FreeSAS Package
This is the public API of FreeSAS. Since most of the number crunching part is implemented in Cython, it is not documented here: please refer to the source code.
freesas.align
- class InputModels[source]
Bases:
object
- assign_models(molecule=None)[source]
Create SASModels from pdb files saved in self.inputfiles and saved them in self.models. Center of mass, inertia tensor and canonical parameters are computed for each SASModel.
- Parameters:
molecule – optional 2d array, coordinates of the atoms for the model to create
- Return self.models:
list of SASModel
- rcalculation()[source]
Calculation the maximal value for the R-factors, which is the mean of all the R-factors of inputs plus 2 times the standard deviation. R-factors are saved in the attribute self.rfactors, 1d array, and in percentage.
- Return rmax:
maximal value for the R-factor
- models_selection()[source]
Check if each model respect the limit for the R-factor
- Return self.validmodels:
1d array, 0 for a non valid model, else 1
- rfactorplot(filename=None, save=False)[source]
Create a png file with the table of R factor for each model. A threshold is computed to discarded models with Rfactor>Rmax.
- Parameters:
filename – filename for the figure, default to Rfactor.png
save – save automatically the figure if True, else show it
- Return fig:
the wanted figures
- class AlignModels(files, slow=True, enantiomorphs=True)[source]
Bases:
object
Used to align DAM from pdb files
- assign_models()[source]
Create SASModels from pdb files saved in self.inputfiles and saved them in self.models. Center of mass, inertia tensor and canonical parameters are computed for each SASModel.
- Return self.models:
list of SASModel
- optimize(reference, molecule, symmetry)[source]
Use scipy.optimize to optimize transformation parameters to minimize NSD
- Parameters:
reference – SASmodel
molecule – SASmodel
symmetry – 3-list of +/-1
- Return p:
transformation parameters optimized
- Return dist:
NSD after optimization
- alignment_sym(reference, molecule)[source]

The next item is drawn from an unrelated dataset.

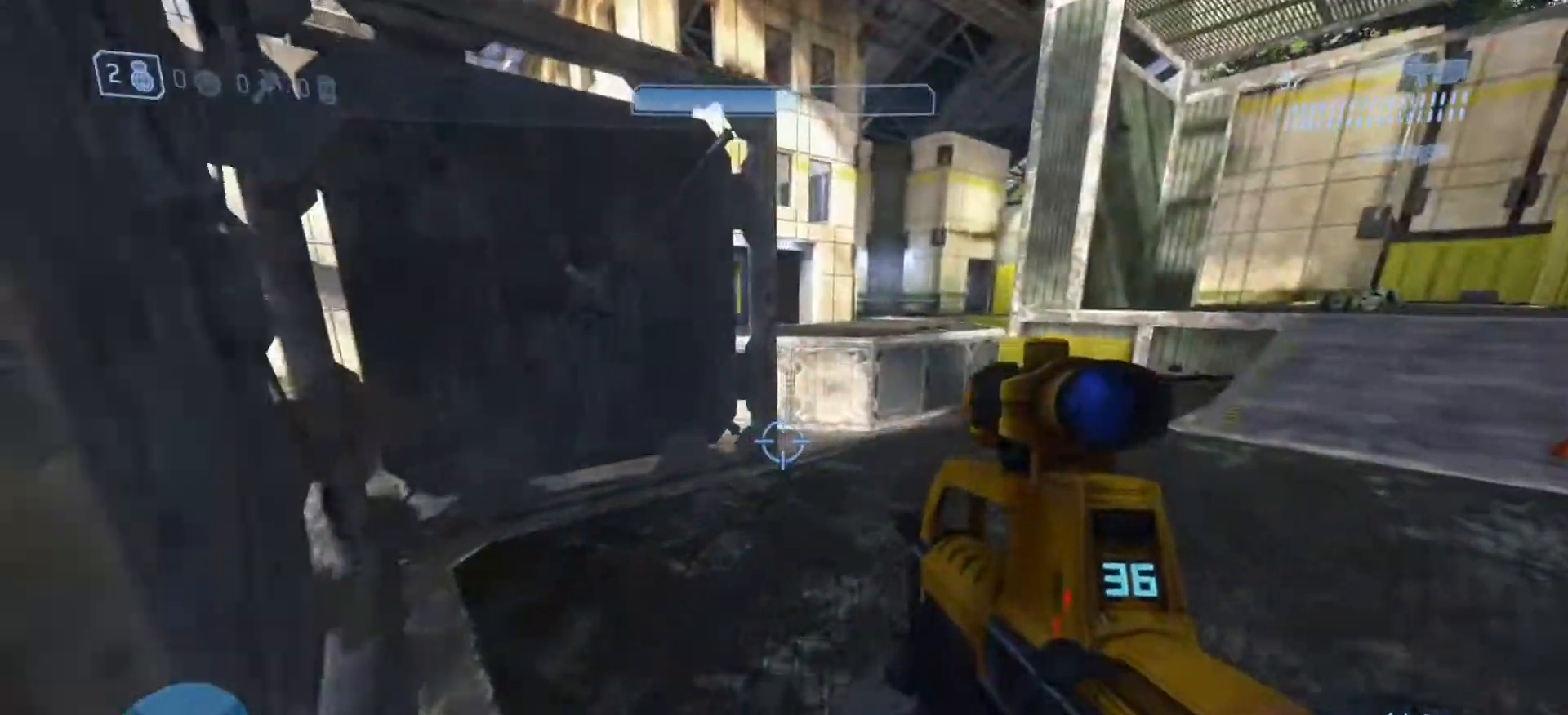
{"buttons": [], "left_stick": "center", "right_stick": "up-left", "events": [[150, "left_stick", "up"], [217, "right_stick", "up-left"], [267, "left_stick", "center"]]}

Apply 8 combinations to the molecule and select the one which minimize the distance between it and the reference.
- Parameters:
reference – SASModel, the one which do not move
molecule – SASModel, the one wich has to be aligned
- Return combinaison:
best symmetry to minimize NSD
- Return p:
transformation parameters optimized if slow is true, unoptimized else
- makeNSDarray()[source]
Calculate the NSD correlation table and save it in self.arrayNSD
- Return self.arrayNSD:
2d array, NSD correlation table
- plotNSDarray(rmax=None, filename=None, save=False)[source]
Create a png file with the table of NSD and the average NSD for each model. A threshold is computed to segregate good models and the ones to exclude.
- Parameters:
rmax – threshold of R factor for the validity of a model
filename – filename for the figure, default to nsd.png
save – save automatically the figure if True, else show it
- Return fig:
the wanted figures
- find_reference()[source]
Find the reference model among the models aligned. The reference model is the one with lower average NSD with other models.
- Return ref_number:
position of the reference model in the list self.models
freesas.autorg
Functions for calculating the radius of gyration and forward scattering intensity.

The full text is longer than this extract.